Let truth be the guide
How should we teach young Filipinos about martial law?
Elsewhere in the world, countries who went through a national trauma have tried to come to grips with their experience in a two-pronged way: with the truth, and with dispatch.
As soon as it could, Cambodia set up a Khmer Rouge Tribunal to exact accountability from those most responsible for the atrocities of the Khmer Rouge regime. A notorious prison, the site of the torture and death of countless ordinary Cambodians, was also turned into a genocide museum, its most haunting exhibit a collection of skulls and bones as a reminder of the unspeakable brutality that had occurred.
In South Africa, as soon as apartheid was dismantled, a Truth and Reconciliation Commission was formed, where both victims of the former repressive white regime and its enablers and perpetrators were invited to testify to help in the healing of the deeply divided land. And in Argentina, a National Commission on the Disappearance of Persons sought to probe the abuses of a succession of military juntas—specifically, to help shed light on the fate of some 30,000 Argentines that disappeared during the country’s long night of state repression, called the “Dirty War.”
Meanwhile, in our part of the world, 26 years after the fall of the dictatorship and 40 years after the declaration of martial law, not only is the notorious Marcos family ensconced in power but an alternative history of the Marcos years also holds sway over a significant portion of the population (mostly in the north, where Ferdinand Marcos is seen as a hero or at least a misunderstood statesman).
His widow Imelda’s antics, such as designing tacky jewelry to make light of the enduring public disgust at her excessive ways, are seen as harmless, even endearing, gestures. And the strongman’s son and namesake, a senator of the realm, boldly twits victims of human rights abuse for their supposed temerity to demand justice and compensation for the violations they suffered under martial law.
President Aquino’s recent directive to the National Historical Commission of the Philippines to form a committee to compile the experiences and stories of those who suffered under martial law is a laudable move, if one that also begs the question: Why only now?
A full generation of Filipinos has grown up after the 1986 Edsa People Power revolt, and with each succeeding year, that singular achievement—the “grandfather” of people power revolutions, as Pulitzer Prize-winning photojournalist Kim Komenich called it—has steadily lost its luster. Anecdotal evidence suggests the depths of ignorance and incuriosity many young people today hold about the Marcos years; it can only come from the paucity of truthful and complete information on that period in their history classes and, as well, from the larger sense of indifference and forgetfulness that afflicts the nation.
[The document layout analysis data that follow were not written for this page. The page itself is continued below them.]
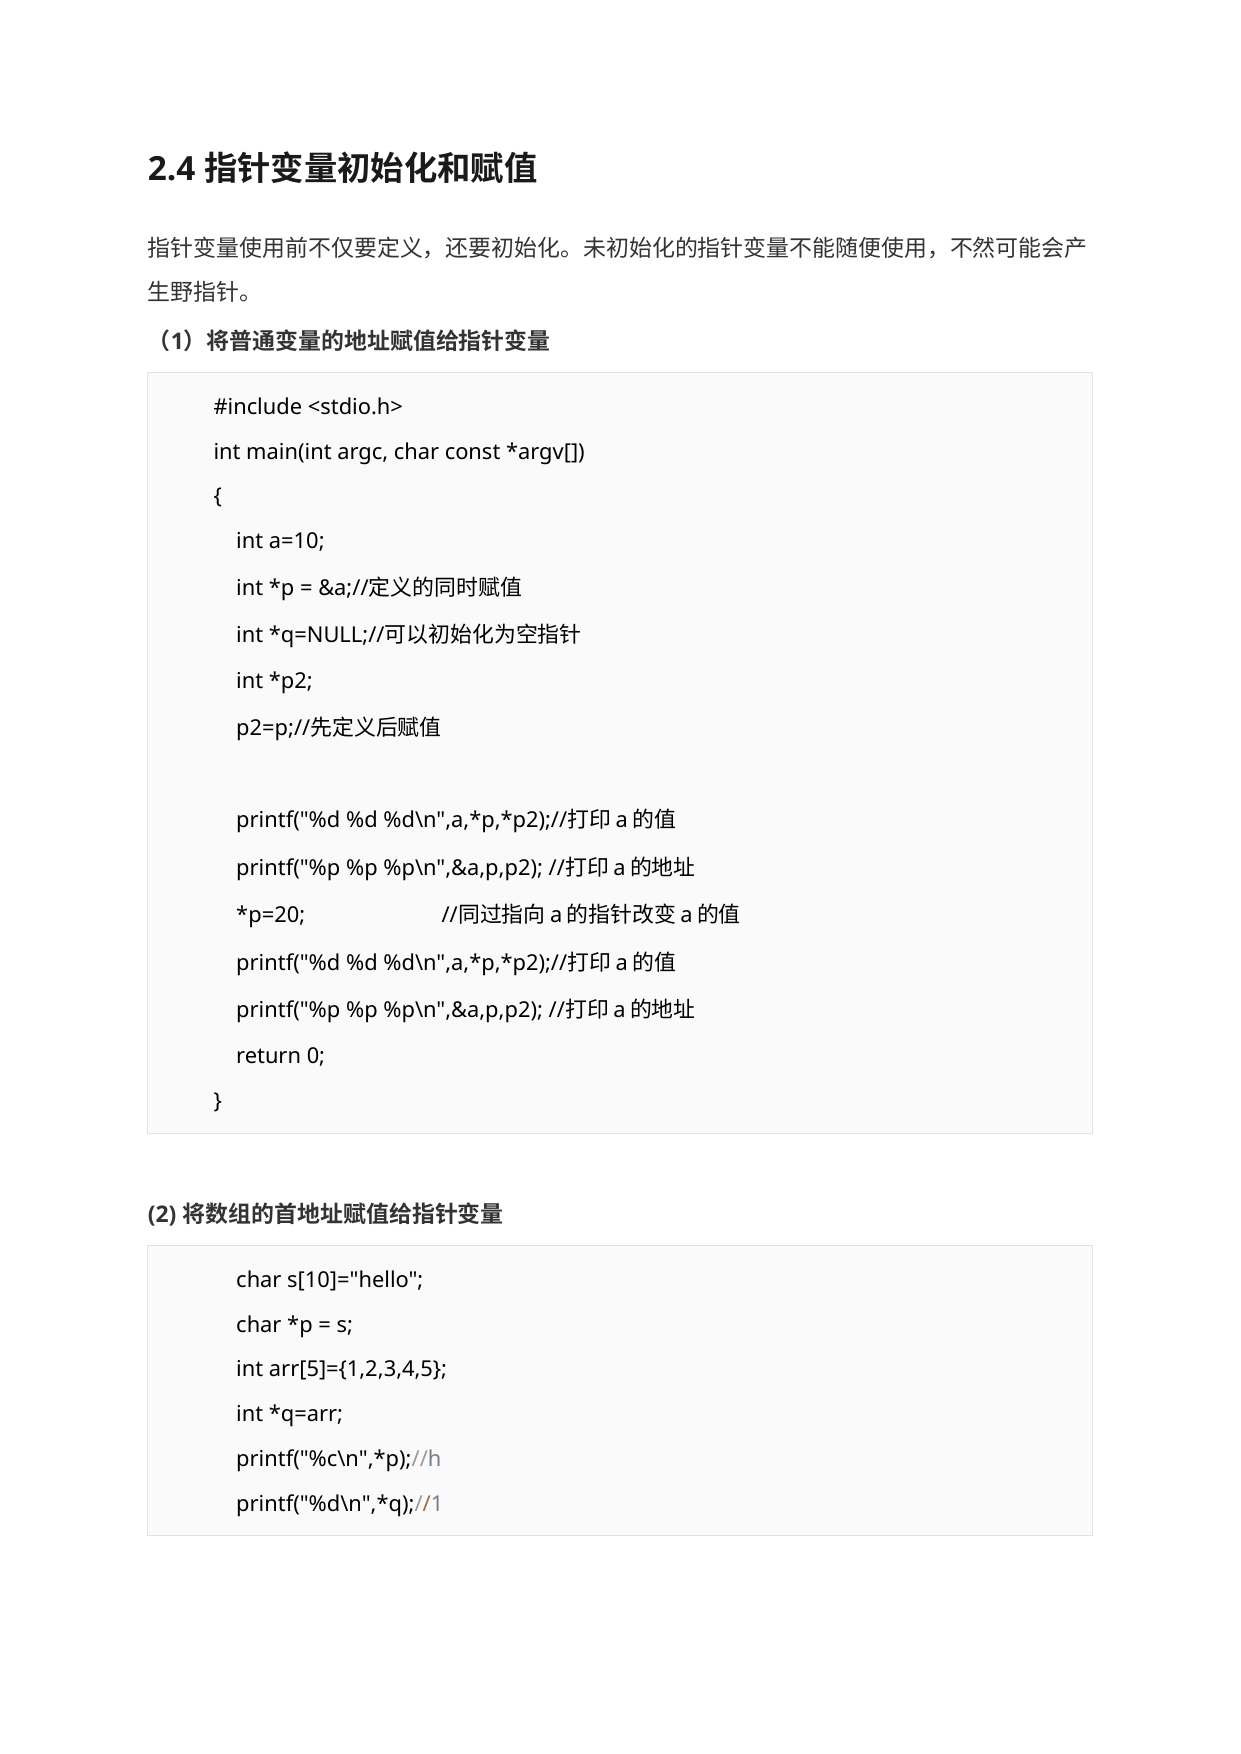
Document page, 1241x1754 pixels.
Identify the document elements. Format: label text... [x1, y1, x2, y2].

text （1）将普通变量的地址赋值给指针变量 [148, 323, 1093, 356]
list 将数组的首地址赋值给指针变量 [148, 1196, 1093, 1229]
subtitle 2.4 指针变量初始化和赋值 [148, 142, 1093, 190]
text 指针变量使用前不仅要定义，还要初始化。未初始化的指针变量不能随便使用，不然可能会产生野指针。 [148, 230, 1093, 307]
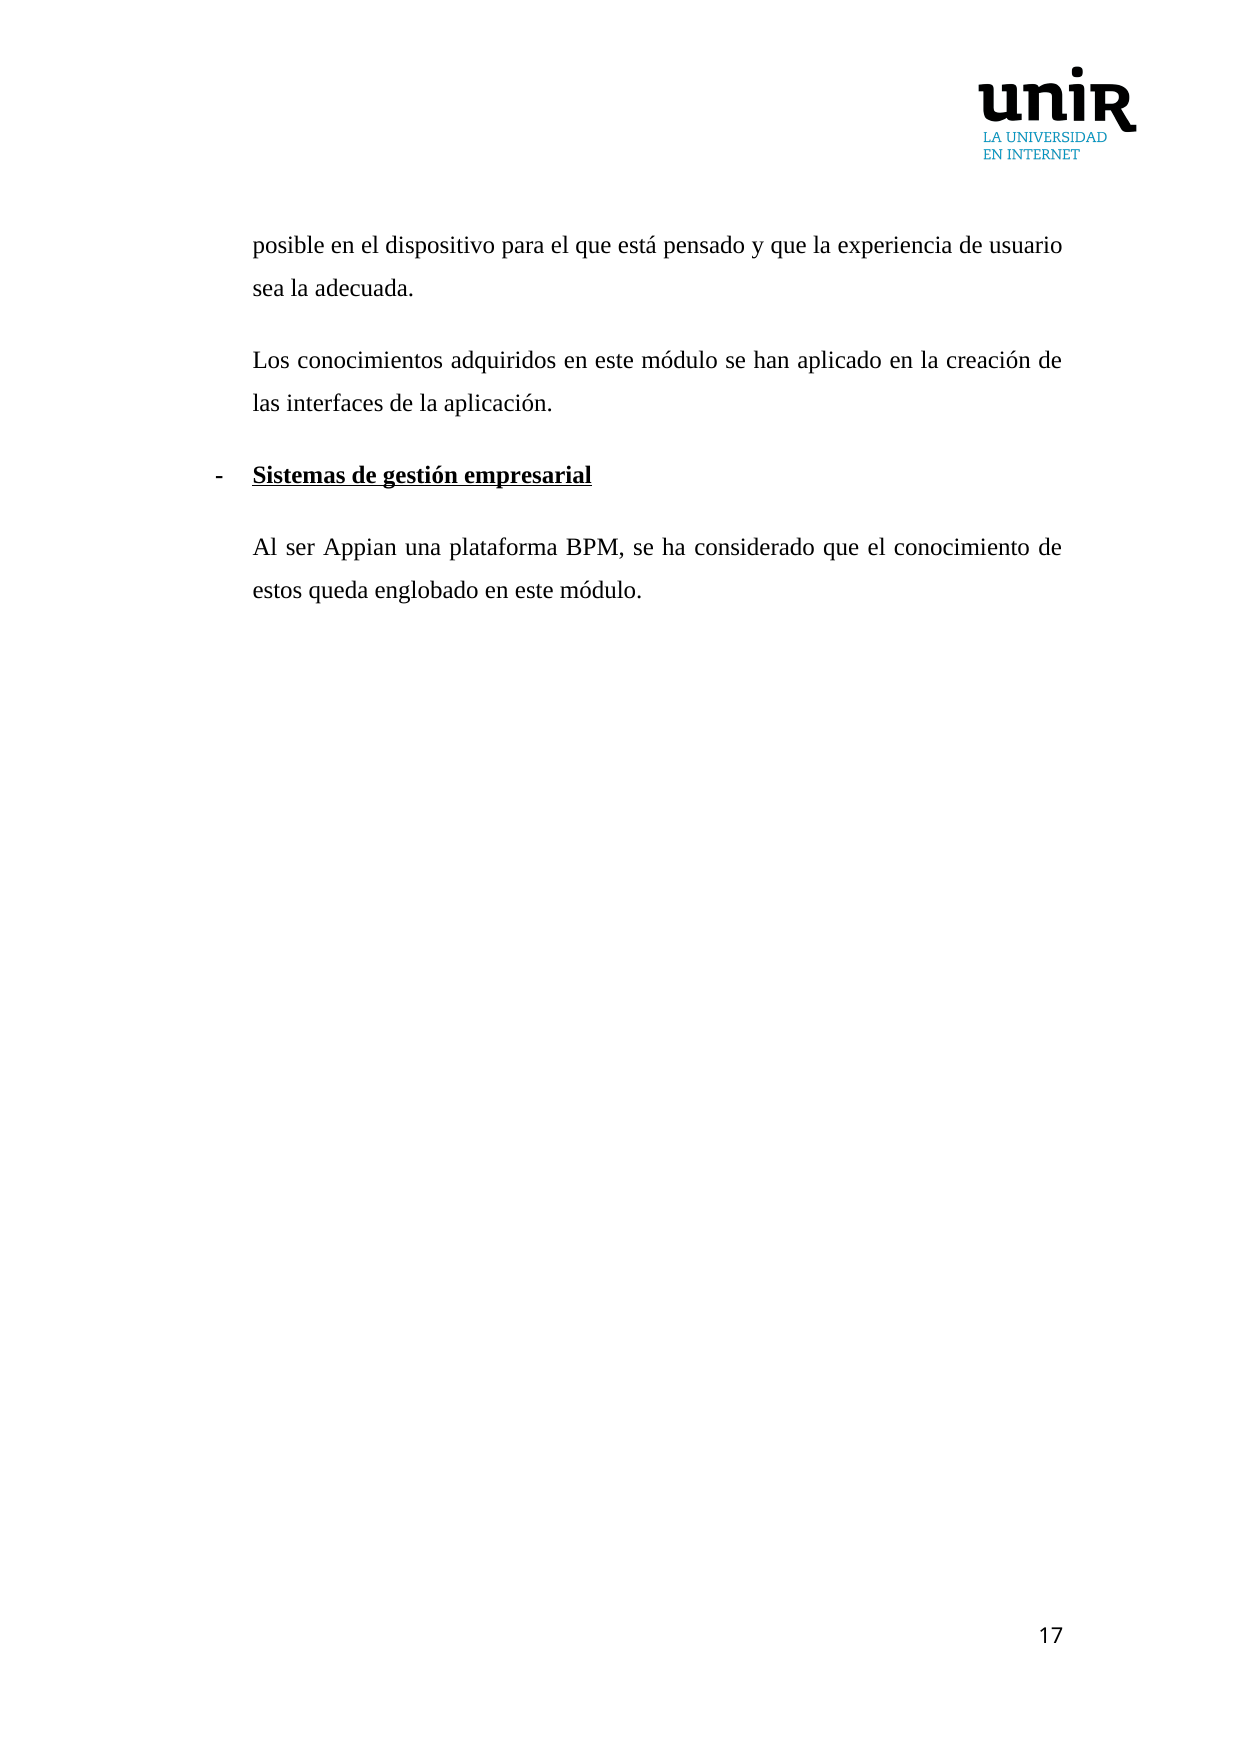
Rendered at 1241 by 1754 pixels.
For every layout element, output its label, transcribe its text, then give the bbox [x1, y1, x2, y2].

list Sistemas de gestión empresarial [215, 460, 1063, 489]
text Al ser Appian una plataforma BPM, se ha considerado que el conocimiento de estos queda englobado en este módulo. [252, 532, 1063, 604]
text Los conocimientos adquiridos en este módulo se han aplicado en la creación de las interfaces de la aplicación. [252, 345, 1063, 417]
picture [941, 43, 1174, 183]
text En este módulo aprendimos conceptos y técnicas relacionadas con UIX que podrán ser aplicados a la hora de diseñar las interfaces de la aplicación, como es la elección correcta de una paleta de colores, tamaño de los botones, y componentes a utilizar para que la aplicación se vea de la forma más correcta posible en el dispositivo para el que está pensado y que la experiencia de usuario sea la adecuada. [252, 230, 1063, 302]
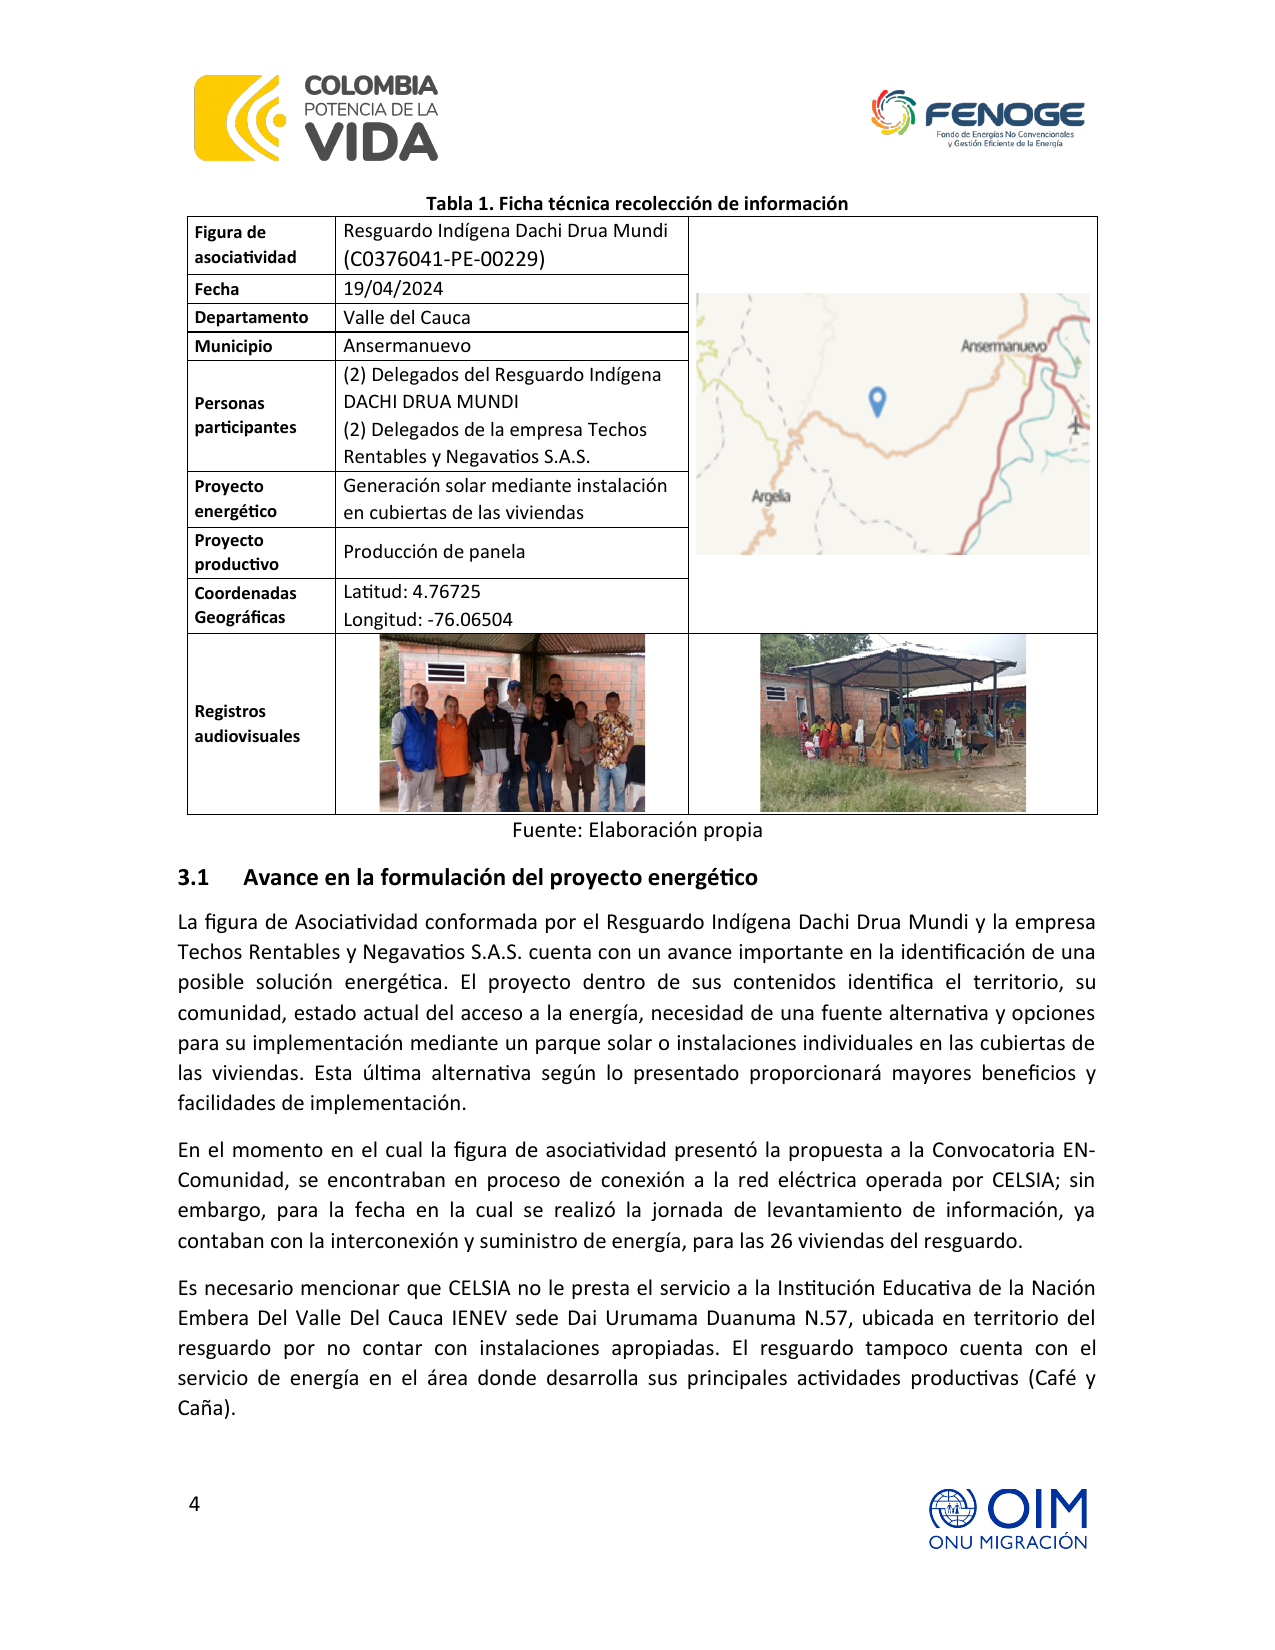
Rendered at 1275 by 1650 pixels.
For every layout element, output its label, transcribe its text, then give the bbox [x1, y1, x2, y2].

An anonymous axiom says “Happy is the country that has no history”—the happiness, of course, being the blithe simplemindedness of the fool with no memory of the actions and motivations that define his character and place in the world. This must be why Filipinos are invariably rated as the happiest people on earth; the dark side of our culture of levity is the tendency to let bygones be bygones too quickly, indiscriminately, the hard work of exacting justice given up for the soothing balm of forgiveness.
Or, if not outright absolution, a fuzzy “objectivity” that would let children decide on their own whether martial law was good or bad, if Education Secretary Armin Luistro would have his way. “If you already teach judgment or interpretation, I don’t think that’s education,” he said, adding that this approach would prevent a situation where students “imbibe the biases” of the historian who authored the book.
Let’s see. Under martial law there was indeed peace and order in the streets, the petty gangs were gone, long hair on men was abolished, calm came with the nightly curfew. But that peace came at a horrific price: 3,257 murders, 35,000 torture incidents and 70,000 incarcerations, among other things.
Would students on their own be able to make the connection? Shouldn’t a historian’s role, and a teacher’s, for that matter, be to extract insight from the facts? “History does not only consist of documents,” said historian John Lukacs. And “after the collection of facts, the search for causes,” reminded another, Hippolyte Taine.
Let truth, and nothing but, be the guide in teaching our kids the lessons of martial law. And none too soon, for we have a lot of catching up to do.